Managing IT systems at VA is a massively challenging endeavor.

VA is the largest civilian organization in the US government. We’re also the largest integrated healthcare provider and one of the largest distributors of benefits in the US. As you can imagine, this creates huge complexity in our base infrastructure and networks, as well as the over one thousand systems that we operate. On top of that, we support over two thousand locations with IT services and over 700,000 end user devices. Keeping an enterprise like this operating well is incredibly complex. Add to this the many stakeholders we must satisfy, the ever-changing regulatory environment, and the rapidly evolving tech landscape, and the problems can appear insurmountable.

To tame the complexity, the absolutely most important priority is that we be vision-driven, as I’ve discussed elsewhere. We break the problem down into pieces (in our case “portfolios”), we make sure we have a clear vision for each that is aligned to our stakeholders’, and we define roadmaps that we execute on incrementally, measuring our progress via well-defined OKRs (objectives and key results). Our feature roadmaps are relentlessly prioritized, creating 1-to-N lists and a cut line. The feature or capability above the cut line is “the last ‘yes,’’’ and the one below it is “the first ‘no.’”  

We also focus relentlessly on operational excellence, looking at performance statistics for how our systems are operating and where we need to up our game, so that they function more reliably and effectively going forward. We create a culture of “embrace the red” in all we do, focusing not to blame but to improve as a team.

Despite this growing engineering rigor, we face a modernization challenge. It bears repeating: we have over a thousand systems in our inventory supporting “businesses” of massive scope. Our funding, although substantial, is lower than what’s typical in the commercial space, and lower as a percentage of discretionary spend than our peer federal agencies. We operate systems that can be quite dated, even including some mainframe systems still written in COBOL. As a result, we have a very large modernization debt that we must prioritize.  

We also live in an environment that undervalues investments in modernization. We have a huge backlog of feature and capability requirements. Modernization is perceived as a cost with little reward. But when ignored for too long, systems become so antiquated that the path forward seems unclear. We begin hearing the Siren’s call to “rip-and-replace,” feeling that new technology will be so much better than what’s in place and will deliver a massive amount of incremental benefit. Our IT industry promotes this by both extolling the virtues of the new technology as well as setting an aggressive end-of-life timeline for existing technologies. So, if you wait long enough, you face the difficult choice of going without complete support for systems that, while not perfect, are at least meeting the needs of the customer.
*-*-*
Prompt 1 :: According to the passage on managing IT at VA, how many end user devices does VA support?
The passage on managing IT at VA and the rows that come after it are unrelated material.

(Stored data entries)
*-*-*
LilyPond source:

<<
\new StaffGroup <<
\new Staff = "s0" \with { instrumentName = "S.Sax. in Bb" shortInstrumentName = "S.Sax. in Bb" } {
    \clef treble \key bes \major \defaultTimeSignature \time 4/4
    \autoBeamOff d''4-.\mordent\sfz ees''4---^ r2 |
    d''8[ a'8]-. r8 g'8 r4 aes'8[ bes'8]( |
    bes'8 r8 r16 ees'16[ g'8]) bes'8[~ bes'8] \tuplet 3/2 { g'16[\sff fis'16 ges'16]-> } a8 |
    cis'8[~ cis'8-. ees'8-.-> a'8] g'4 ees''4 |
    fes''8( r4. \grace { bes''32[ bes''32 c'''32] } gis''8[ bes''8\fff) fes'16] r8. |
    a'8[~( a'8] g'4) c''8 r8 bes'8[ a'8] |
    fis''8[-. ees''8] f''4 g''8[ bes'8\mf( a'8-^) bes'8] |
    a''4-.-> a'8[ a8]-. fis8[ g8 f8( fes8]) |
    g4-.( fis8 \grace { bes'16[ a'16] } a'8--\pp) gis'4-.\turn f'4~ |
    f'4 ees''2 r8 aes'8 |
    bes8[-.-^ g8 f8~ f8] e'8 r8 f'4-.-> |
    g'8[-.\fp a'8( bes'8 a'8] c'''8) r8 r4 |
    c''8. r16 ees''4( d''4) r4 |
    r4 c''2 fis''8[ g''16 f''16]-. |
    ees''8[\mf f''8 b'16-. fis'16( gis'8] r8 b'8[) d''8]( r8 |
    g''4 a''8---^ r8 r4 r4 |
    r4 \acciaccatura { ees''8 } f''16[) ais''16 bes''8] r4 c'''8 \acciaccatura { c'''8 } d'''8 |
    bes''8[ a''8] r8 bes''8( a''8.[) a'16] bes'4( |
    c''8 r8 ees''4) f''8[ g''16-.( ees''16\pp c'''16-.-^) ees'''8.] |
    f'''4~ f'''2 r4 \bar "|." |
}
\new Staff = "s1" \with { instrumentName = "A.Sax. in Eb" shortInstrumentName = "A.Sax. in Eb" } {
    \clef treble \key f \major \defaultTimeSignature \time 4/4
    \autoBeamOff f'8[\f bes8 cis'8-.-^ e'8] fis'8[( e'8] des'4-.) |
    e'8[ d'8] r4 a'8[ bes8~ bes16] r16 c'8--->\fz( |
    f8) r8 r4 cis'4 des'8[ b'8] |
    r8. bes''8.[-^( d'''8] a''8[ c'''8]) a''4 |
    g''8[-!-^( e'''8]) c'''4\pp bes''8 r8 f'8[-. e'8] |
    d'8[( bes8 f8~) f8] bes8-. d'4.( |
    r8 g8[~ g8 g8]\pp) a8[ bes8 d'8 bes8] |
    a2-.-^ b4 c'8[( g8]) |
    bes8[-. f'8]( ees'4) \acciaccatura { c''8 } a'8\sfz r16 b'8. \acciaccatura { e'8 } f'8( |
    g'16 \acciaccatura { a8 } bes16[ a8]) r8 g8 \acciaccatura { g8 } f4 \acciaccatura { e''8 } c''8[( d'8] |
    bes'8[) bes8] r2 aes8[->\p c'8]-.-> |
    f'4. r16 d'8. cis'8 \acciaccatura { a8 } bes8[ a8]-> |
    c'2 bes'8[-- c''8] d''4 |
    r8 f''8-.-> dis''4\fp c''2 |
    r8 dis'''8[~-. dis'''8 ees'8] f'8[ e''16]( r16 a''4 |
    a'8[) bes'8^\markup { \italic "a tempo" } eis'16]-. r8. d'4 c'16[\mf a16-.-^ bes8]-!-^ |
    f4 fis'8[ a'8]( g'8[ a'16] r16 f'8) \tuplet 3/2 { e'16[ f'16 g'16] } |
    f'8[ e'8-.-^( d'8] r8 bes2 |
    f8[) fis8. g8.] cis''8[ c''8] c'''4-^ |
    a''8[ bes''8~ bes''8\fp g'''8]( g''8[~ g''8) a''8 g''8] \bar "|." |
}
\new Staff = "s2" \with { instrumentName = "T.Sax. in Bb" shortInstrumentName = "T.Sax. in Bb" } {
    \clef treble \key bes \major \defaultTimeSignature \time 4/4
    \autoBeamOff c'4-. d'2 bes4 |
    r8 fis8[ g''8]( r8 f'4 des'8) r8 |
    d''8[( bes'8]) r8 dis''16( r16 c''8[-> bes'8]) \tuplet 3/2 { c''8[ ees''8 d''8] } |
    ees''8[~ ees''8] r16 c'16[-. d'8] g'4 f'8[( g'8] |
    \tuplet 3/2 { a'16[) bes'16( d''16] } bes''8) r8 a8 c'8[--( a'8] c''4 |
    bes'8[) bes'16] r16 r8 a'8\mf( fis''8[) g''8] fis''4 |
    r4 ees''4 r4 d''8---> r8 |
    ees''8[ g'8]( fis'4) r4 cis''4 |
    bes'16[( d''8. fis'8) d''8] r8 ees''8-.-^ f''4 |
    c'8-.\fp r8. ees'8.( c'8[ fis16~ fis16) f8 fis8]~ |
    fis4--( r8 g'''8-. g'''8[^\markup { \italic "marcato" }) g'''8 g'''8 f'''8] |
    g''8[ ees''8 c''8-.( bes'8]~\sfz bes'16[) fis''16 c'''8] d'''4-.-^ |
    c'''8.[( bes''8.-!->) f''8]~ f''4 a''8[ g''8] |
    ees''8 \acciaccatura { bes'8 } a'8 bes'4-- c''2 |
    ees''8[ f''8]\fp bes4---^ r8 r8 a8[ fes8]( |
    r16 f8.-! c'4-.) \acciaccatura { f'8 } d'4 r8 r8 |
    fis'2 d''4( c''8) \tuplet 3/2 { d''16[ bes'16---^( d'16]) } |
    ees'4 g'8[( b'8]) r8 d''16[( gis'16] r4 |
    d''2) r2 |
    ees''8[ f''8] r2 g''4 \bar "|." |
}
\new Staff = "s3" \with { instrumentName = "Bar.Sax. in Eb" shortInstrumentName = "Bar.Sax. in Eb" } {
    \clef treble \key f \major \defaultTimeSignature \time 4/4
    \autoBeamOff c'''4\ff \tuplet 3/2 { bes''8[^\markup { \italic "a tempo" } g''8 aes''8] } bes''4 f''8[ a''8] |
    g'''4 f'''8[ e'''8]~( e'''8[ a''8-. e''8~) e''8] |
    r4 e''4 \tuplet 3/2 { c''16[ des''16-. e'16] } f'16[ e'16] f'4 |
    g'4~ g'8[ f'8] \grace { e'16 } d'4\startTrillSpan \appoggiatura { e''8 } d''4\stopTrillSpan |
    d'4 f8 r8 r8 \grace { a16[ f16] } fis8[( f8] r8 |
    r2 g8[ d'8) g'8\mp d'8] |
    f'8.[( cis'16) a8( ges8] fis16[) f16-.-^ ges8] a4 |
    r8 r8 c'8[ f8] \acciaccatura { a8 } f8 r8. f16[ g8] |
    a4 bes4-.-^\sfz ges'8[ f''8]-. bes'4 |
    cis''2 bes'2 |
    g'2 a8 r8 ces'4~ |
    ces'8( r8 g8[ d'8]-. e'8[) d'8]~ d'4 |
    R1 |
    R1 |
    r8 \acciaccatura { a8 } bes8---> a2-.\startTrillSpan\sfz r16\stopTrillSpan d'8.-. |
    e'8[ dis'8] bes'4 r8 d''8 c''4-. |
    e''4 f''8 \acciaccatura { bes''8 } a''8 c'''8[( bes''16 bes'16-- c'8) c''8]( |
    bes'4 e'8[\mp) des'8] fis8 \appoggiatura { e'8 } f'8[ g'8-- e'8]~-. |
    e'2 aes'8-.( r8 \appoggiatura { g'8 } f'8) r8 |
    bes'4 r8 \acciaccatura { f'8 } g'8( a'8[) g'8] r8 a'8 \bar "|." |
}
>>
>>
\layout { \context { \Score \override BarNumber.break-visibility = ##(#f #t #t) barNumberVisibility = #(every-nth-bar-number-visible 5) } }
*-*-*
Prompt 2 :: Count the lines in the rows that contain the string "tempo", and give only that number.

Exercise result 1 :: Over 700,000 end user devices.

Exercise result 2 :: 2